Salbisav cria et se laissa envahir par le mantra, et la brûlure de sa Relique se fit ressentir. Un immense mur de glace vint frapper le corp de Freya, qui se contenta de le sabrer comme n'importe quel ennemi, ce qui le brisa.
-Je n'arrive toujours pas à croire que tu ai réussi à t'emparer de l'Albafrost juste sous mon nez, Salbi... grinça-t-elle avec son habituel sourire sarcastique. Regardes tout ce que j'ai dû faire à cause de toi.
-Traitresse... cracha-t-il. Tu avais juré fidélité au Seigneur Numinex! Quand il te retrouvera, il te réduira en charpie.
-Numinex est un imbécile trop arrogant pour comprendre qu'il ne peut vaincre. Seul, il ne peut inspirer la peur que son père avait réussi à instituer pour dominer les races. Et toi... tu es un échec. Tu as réussi à obtenir les grâces du Grand Blanc, je me demandes bien comment! Mais ça n'arrivera plus... tu ne sais même pas tirer profit de ta Relique comme il le faut. Tu es faible, et les faible ne méritent pas le pouvoir.

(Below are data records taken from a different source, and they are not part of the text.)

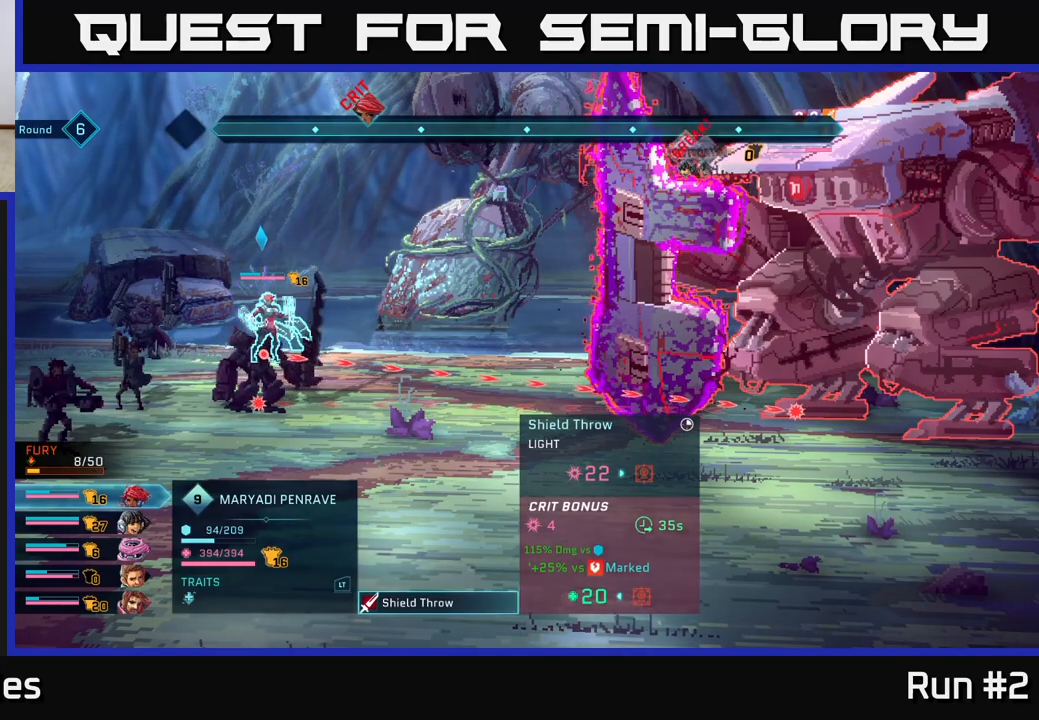
{"buttons": [], "left_stick": "center", "right_stick": "center", "events": []}
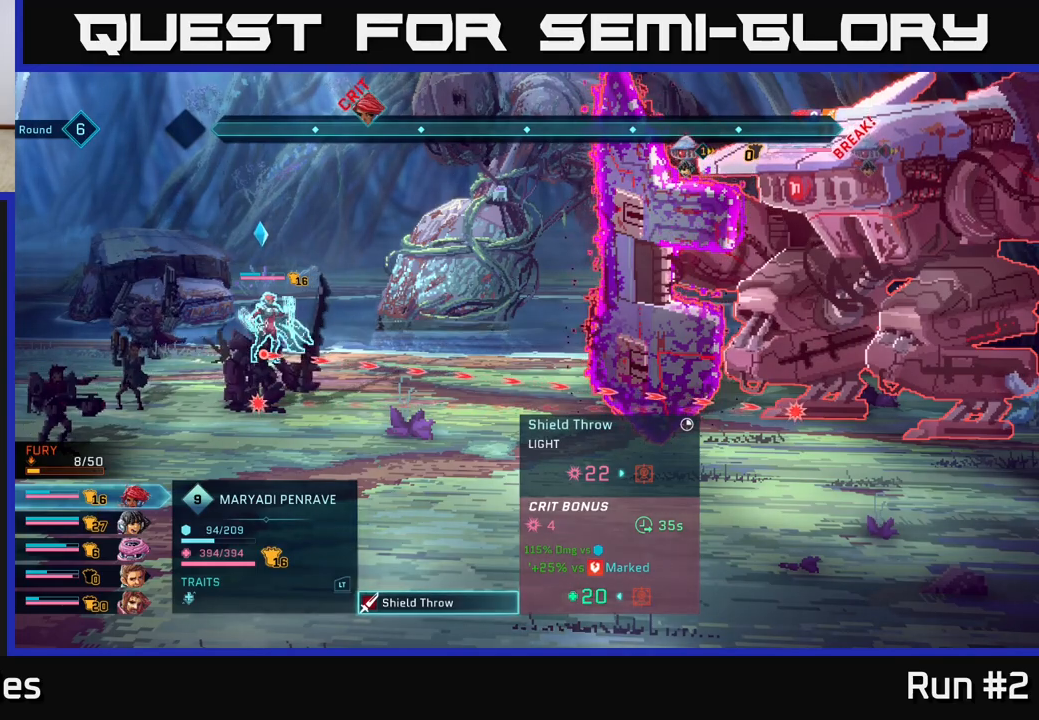
{"buttons": [], "left_stick": "center", "right_stick": "center", "events": []}
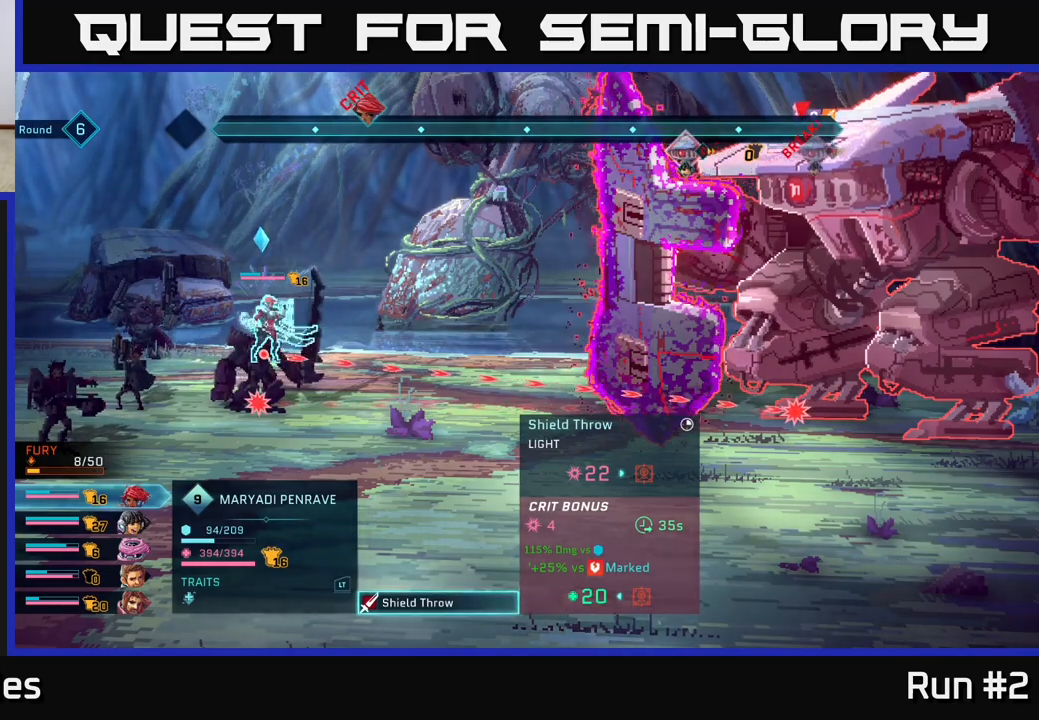
{"buttons": [], "left_stick": "center", "right_stick": "center", "events": [[133, "B", "down"], [267, "B", "up"]]}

-Attends! Nous pouvons encore...
Freya n'attendit pas la fin de la phrase et décapita le Grand Chef Draconiste d'un geste nonchalant. La tête vola et, de tout le corps de Salbisav, s'éleva une étrange fumée blanche qui s'évapora rapidement dans l'air. Freya sourit.
-Enfin... il est grand temps d'enfin retrouver ce qui m'appartient de droit.
La guerrière rengaina son épée, vérifia que la sacoche dans laquelle elle avait glissé les Reliques était bien fermée, et s'en alla vers le Nord.
Elle était suivie par une silhouette fantomatique.